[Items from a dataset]
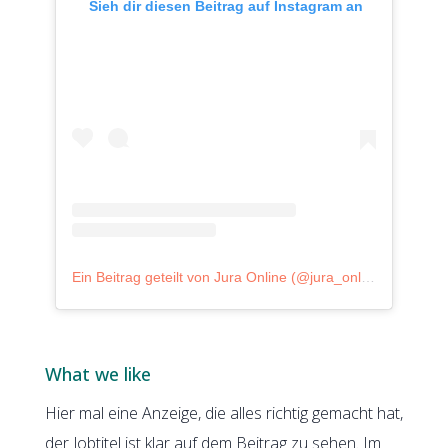
 Sieh dir diesen Beitrag auf Instagram an
Ein Beitrag geteilt von Jura Online (@jura_online)
What we like
Hier mal eine Anzeige, die alles richtig gemacht hat,
der Jobtitel ist klar auf dem Beitrag zu sehen. Im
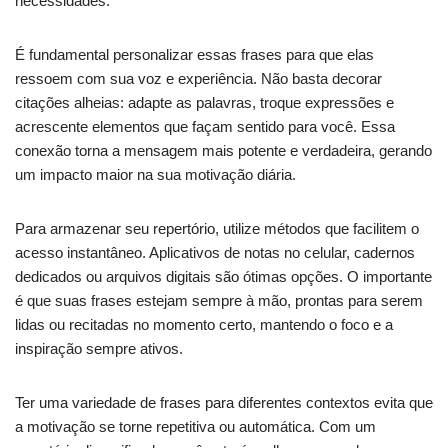
necessidades.
É fundamental personalizar essas frases para que elas
ressoem com sua voz e experiência. Não basta decorar
citações alheias: adapte as palavras, troque expressões e
acrescente elementos que façam sentido para você. Essa
conexão torna a mensagem mais potente e verdadeira, gerando
um impacto maior na sua motivação diária.
Para armazenar seu repertório, utilize métodos que facilitem o
acesso instantâneo. Aplicativos de notas no celular, cadernos
dedicados ou arquivos digitais são ótimas opções. O importante
é que suas frases estejam sempre à mão, prontas para serem
lidas ou recitadas no momento certo, mantendo o foco e a
inspiração sempre ativos.
Ter uma variedade de frases para diferentes contextos evita que
a motivação se torne repetitiva ou automática. Com um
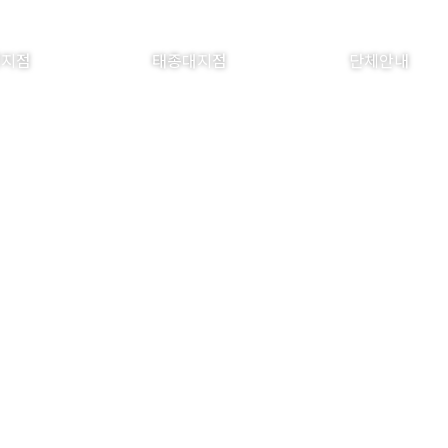
경지점
태종대지점
단체안내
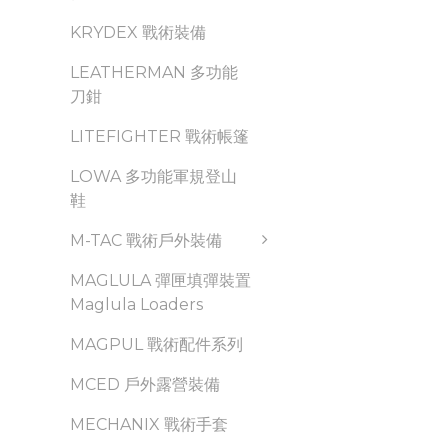
KRYDEX 戰術裝備
LEATHERMAN 多功能
刀鉗
LITEFIGHTER 戰術帳篷
LOWA 多功能軍規登山
鞋
M-TAC 戰術戶外裝備
MAGLULA 彈匣填彈裝置
Maglula Loaders
MAGPUL 戰術配件系列
MCED 戶外露營裝備
MECHANIX 戰術手套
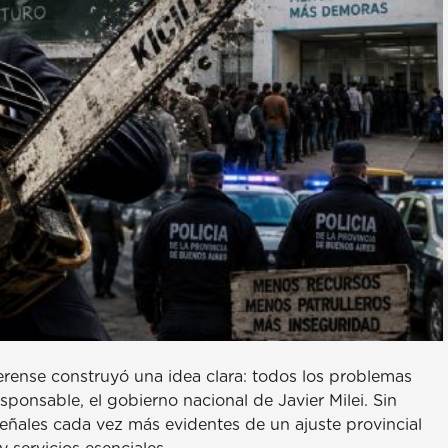
aerense construyó una idea clara: todos los problemas
sponsable, el gobierno nacional de Javier Milei. Sin
eñales cada vez más evidentes de un ajuste provincial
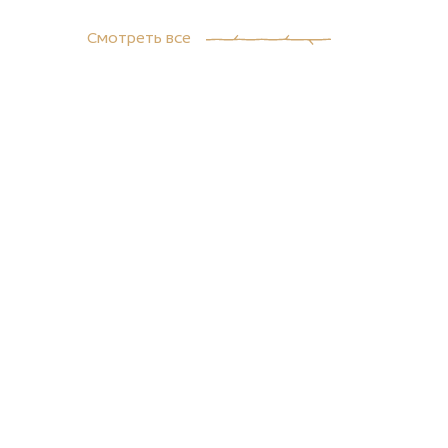
Смотреть все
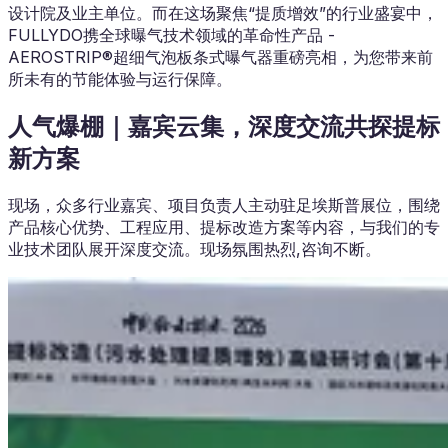
设计院及业主单位。而在这场聚焦“提质增效”的行业盛宴中，
FULLYDO携全球曝气技术领域的革命性产品 -
AEROSTRIP®超细气泡板条式曝气器重磅亮相，为您带来前
所未有的节能体验与运行保障。
人气爆棚｜嘉宾云集，深度交流共探提标
新方案
现场，众多行业嘉宾、项目负责人主动驻足埃斯普展位，围绕
产品核心优势、工程应用、提标改造方案等内容，与我们的专
业技术团队展开深度交流。现场氛围热烈,咨询不断。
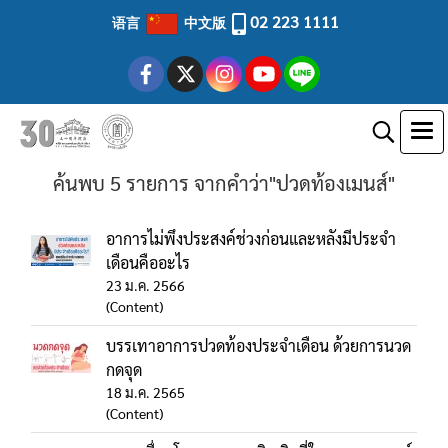
02 223 1111
语言
中文版
ค้นพบ 5 รายการ จากคำว่า"ปวดท้องเมนส์"
อาการไม่พึงประสงค์ช่วงก่อนและหลังมีประจำ
เดือนคืออะไร
23 ม.ค. 2566
(Content)
บรรเทาอาการปวดท้องประจำเดือน ด้วยการนวด
กดจุด
18 ม.ค. 2565
(Content)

— What you need to do —
Lines from the one holding "MAGLULA 彈匣填彈裝置" down to the last line of the entries above must be retyped exactly, inclusive of both, with no pictures and nothing else.

— Expected answer —
MAGLULA 彈匣填彈裝置
Maglula Loaders
MAGPUL 戰術配件系列
MCED 戶外露營裝備
MECHANIX 戰術手套
aerense construyó una idea clara: todos los problemas
sponsable, el gobierno nacional de Javier Milei. Sin
eñales cada vez más evidentes de un ajuste provincial
Смотреть все
设计院及业主单位。而在这场聚焦“提质增效”的行业盛宴中，
FULLYDO携全球曝气技术领域的革命性产品 -
AEROSTRIP®超细气泡板条式曝气器重磅亮相，为您带来前
所未有的节能体验与运行保障。
人气爆棚｜嘉宾云集，深度交流共探提标
新方案
现场，众多行业嘉宾、项目负责人主动驻足埃斯普展位，围绕
产品核心优势、工程应用、提标改造方案等内容，与我们的专
业技术团队展开深度交流。现场氛围热烈,咨询不断。
02 223 1111
语言
中文版
ค้นพบ 5 รายการ จากคำว่า"ปวดท้องเมนส์"
อาการไม่พึงประสงค์ช่วงก่อนและหลังมีประจำ
เดือนคืออะไร
23 ม.ค. 2566
(Content)
บรรเทาอาการปวดท้องประจำเดือน ด้วยการนวด
กดจุด
18 ม.ค. 2565
(Content)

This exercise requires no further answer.